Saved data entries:
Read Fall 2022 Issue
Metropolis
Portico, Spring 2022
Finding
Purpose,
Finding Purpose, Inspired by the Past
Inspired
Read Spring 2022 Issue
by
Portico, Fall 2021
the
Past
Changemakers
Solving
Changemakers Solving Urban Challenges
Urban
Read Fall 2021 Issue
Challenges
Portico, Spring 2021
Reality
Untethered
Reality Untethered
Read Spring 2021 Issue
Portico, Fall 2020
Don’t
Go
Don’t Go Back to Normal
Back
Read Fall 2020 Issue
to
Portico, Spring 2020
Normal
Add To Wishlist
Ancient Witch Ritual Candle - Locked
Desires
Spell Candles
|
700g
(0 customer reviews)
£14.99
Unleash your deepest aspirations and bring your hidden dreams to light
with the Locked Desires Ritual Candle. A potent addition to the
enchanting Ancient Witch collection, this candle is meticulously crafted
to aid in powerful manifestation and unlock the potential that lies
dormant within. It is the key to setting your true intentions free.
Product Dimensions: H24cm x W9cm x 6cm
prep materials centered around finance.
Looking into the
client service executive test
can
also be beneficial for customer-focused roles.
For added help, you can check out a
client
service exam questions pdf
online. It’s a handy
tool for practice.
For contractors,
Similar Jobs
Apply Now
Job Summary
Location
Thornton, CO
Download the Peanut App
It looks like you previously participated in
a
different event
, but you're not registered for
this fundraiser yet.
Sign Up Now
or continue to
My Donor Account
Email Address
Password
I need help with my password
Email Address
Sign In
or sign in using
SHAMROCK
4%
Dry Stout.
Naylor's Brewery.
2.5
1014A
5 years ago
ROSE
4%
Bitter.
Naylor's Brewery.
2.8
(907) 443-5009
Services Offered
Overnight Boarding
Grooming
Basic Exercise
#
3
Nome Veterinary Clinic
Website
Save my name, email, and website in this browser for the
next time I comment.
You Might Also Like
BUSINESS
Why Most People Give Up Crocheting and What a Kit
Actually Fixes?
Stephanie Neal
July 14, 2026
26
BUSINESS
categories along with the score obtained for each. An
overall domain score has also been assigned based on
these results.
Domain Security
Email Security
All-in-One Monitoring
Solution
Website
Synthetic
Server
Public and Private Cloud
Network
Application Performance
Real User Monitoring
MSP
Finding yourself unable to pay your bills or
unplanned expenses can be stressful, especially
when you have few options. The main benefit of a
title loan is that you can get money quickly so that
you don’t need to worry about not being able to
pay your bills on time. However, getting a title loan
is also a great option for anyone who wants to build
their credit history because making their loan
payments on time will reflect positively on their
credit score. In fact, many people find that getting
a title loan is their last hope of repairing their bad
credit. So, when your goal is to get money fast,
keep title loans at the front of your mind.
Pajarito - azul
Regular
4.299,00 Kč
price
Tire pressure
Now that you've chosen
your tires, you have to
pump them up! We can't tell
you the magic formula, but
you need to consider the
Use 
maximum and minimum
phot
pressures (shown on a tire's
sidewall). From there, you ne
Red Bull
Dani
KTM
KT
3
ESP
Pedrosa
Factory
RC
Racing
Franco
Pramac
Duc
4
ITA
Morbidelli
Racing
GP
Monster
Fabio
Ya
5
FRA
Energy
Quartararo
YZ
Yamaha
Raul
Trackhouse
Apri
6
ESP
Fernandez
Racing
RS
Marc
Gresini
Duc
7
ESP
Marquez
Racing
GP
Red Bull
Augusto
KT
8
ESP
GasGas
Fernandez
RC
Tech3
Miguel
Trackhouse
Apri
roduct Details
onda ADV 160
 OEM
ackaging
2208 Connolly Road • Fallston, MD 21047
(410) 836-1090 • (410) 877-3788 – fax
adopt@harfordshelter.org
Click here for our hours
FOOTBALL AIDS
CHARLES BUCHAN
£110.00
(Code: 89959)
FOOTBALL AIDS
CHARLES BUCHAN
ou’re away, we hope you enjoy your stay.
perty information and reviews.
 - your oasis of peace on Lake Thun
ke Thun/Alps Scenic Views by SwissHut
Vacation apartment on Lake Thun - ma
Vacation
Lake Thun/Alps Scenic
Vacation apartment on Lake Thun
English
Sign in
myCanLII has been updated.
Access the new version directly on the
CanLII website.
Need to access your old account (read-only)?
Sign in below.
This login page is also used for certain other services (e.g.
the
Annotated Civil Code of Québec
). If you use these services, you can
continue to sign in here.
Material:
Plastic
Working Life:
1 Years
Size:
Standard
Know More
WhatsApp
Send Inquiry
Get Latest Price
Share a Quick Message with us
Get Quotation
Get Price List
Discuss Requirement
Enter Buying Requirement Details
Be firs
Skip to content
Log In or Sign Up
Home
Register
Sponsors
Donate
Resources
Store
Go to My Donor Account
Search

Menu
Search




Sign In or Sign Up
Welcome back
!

• _What is needed_
Go through the records line by line, and copy each line that holds the string "client".

• _Output of the exercise_
client service executive test
client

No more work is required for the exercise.